Extracted page text data
*** Block opens ***

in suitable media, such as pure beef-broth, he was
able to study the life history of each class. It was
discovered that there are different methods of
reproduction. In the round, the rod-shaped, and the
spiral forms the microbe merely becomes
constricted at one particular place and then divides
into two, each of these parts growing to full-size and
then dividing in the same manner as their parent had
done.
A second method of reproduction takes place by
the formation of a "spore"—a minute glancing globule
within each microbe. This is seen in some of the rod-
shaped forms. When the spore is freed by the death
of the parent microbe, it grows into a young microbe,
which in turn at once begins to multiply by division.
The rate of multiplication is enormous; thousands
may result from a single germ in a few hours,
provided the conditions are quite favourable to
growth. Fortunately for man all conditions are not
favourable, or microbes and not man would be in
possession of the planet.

*** Block closes ***
*** Block opens ***

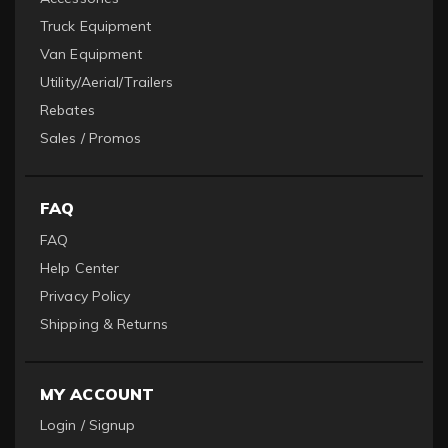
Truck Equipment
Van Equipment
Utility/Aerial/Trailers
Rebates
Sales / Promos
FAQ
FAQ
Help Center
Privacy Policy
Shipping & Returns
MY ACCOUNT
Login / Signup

*** Block closes ***

— WHAT IS NEEDED —
All lines in the data above from the one with "spiral forms the microbe merely becomes" through the one with "The rate of" must be repeated exactly, and no others.

— RESPONSE TO THIS EXERCISE —
spiral forms the microbe merely becomes
constricted at one particular place and then divides
into two, each of these parts growing to full-size and
then dividing in the same manner as their parent had
done.
A second method of reproduction takes place by
the formation of a "spore"—a minute glancing globule
within each microbe. This is seen in some of the rod-
shaped forms. When the spore is freed by the death
of the parent microbe, it grows into a young microbe,
which in turn at once begins to multiply by division.
The rate of multiplication is enormous; thousands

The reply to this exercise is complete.